◆ **Dataset extract**:
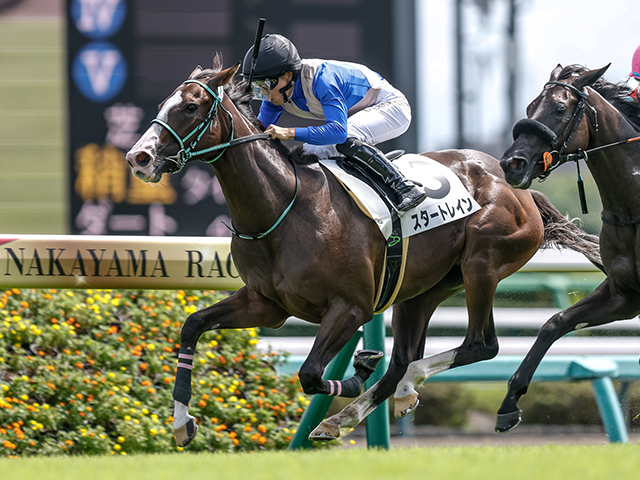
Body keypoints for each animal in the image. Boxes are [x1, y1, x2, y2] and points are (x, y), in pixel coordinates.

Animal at [125, 55, 602, 447]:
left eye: (190, 106)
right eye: (165, 103)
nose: (138, 158)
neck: (283, 207)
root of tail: (517, 185)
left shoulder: (350, 306)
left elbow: (310, 373)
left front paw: (358, 370)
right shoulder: (265, 304)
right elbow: (191, 326)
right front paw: (181, 424)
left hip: (480, 265)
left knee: (480, 345)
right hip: (423, 289)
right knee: (404, 360)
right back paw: (366, 408)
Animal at [498, 63, 640, 433]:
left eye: (560, 109)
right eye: (530, 107)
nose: (512, 164)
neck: (632, 209)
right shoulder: (624, 295)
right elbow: (555, 322)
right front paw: (509, 403)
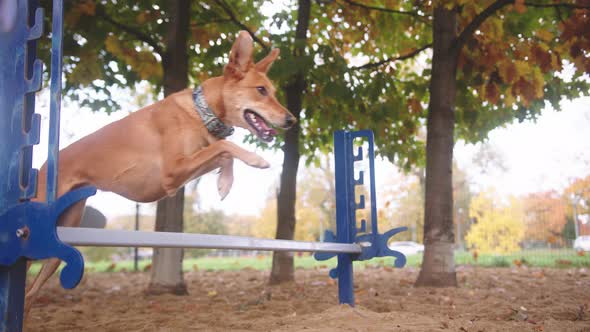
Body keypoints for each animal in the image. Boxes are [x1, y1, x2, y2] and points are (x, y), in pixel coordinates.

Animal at [24, 29, 296, 312]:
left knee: (29, 295)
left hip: (59, 242)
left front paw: (224, 183)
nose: (291, 120)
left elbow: (223, 154)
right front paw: (255, 160)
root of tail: (43, 168)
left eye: (273, 91)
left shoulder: (182, 172)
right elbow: (225, 145)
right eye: (261, 90)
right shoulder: (173, 171)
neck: (200, 110)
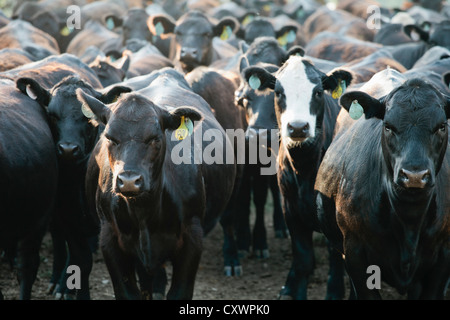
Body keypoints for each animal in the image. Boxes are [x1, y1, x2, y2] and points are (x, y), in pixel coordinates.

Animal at [77, 69, 237, 298]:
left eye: (154, 138)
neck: (144, 212)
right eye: (110, 137)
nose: (129, 181)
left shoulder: (192, 239)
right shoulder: (109, 239)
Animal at [244, 53, 354, 298]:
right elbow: (302, 259)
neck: (305, 169)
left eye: (318, 92)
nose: (297, 127)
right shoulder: (291, 210)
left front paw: (334, 291)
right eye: (278, 92)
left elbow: (336, 256)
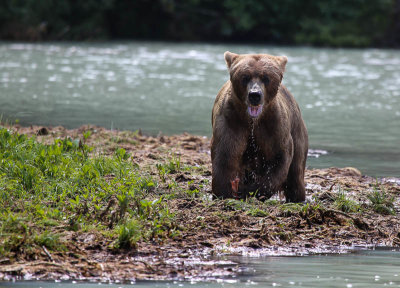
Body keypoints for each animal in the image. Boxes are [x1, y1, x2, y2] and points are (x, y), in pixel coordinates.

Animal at [211, 51, 308, 202]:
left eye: (266, 78)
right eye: (245, 77)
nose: (255, 95)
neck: (253, 122)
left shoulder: (274, 127)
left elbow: (279, 158)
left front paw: (250, 191)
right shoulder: (231, 121)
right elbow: (225, 156)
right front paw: (224, 193)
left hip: (297, 131)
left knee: (296, 174)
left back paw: (297, 198)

◆ **Task instructions**:
Give the listing again exactly, but omit each image.

◆ **Your solution**:
Body keypoints for each animal in the image. Boxes are [x1, y1, x2, y2] and points are (x, y), in pixel coordinates.

Animal at [125, 55, 602, 447]:
left eye: (190, 106)
right eye: (165, 103)
nose: (138, 158)
neck: (283, 207)
root of tail: (517, 185)
left shoulder: (350, 306)
left elbow: (310, 373)
left front paw: (358, 370)
right shoulder: (265, 304)
right elbow: (191, 326)
right front paw: (181, 424)
left hip: (480, 265)
left knee: (480, 345)
right hip: (423, 289)
right knee: (404, 360)
right back paw: (366, 408)
Animal at [498, 63, 640, 433]:
left eye: (560, 109)
right eye: (530, 107)
nose: (512, 164)
neck: (632, 209)
right shoulder: (624, 295)
right elbow: (555, 322)
right front paw: (509, 403)
Body keypoints for each animal in the image. Boxes are [x1, y1, x2, y2] and points are (x, y), in pixel coordinates.

Animal at [24, 29, 296, 312]:
left knee: (29, 295)
left hip: (59, 242)
left front paw: (224, 183)
nose: (291, 120)
left elbow: (223, 154)
right front paw: (255, 160)
root of tail: (43, 168)
left eye: (273, 91)
left shoulder: (182, 172)
right elbow: (225, 145)
right eye: (261, 90)
right shoulder: (173, 171)
neck: (200, 110)
Body keypoints for each animal in the image. Boxes are [x1, y1, x2, y2] and points are (x, y), in pixel coordinates.

Animal at [77, 69, 237, 298]:
left eye: (154, 138)
neck: (144, 212)
right eye: (110, 137)
nose: (129, 181)
left shoulder: (192, 239)
right shoulder: (109, 239)
Animal at [244, 53, 354, 298]:
right elbow: (302, 259)
neck: (305, 169)
left eye: (318, 92)
nose: (297, 127)
right shoulder: (291, 210)
left front paw: (334, 291)
right eye: (278, 92)
left elbow: (336, 256)
Body keypoints for each animal in the image. Boxes are [x1, y1, x2, y2] and points are (x, y), in pixel coordinates.

Animal at [211, 51, 308, 202]:
left eye: (266, 78)
right eye: (245, 77)
nose: (255, 95)
neck: (253, 122)
left shoulder: (274, 127)
left elbow: (279, 158)
left front paw: (250, 191)
right shoulder: (231, 121)
right elbow: (225, 156)
right front paw: (224, 193)
left hip: (297, 131)
left knee: (296, 174)
left back paw: (297, 198)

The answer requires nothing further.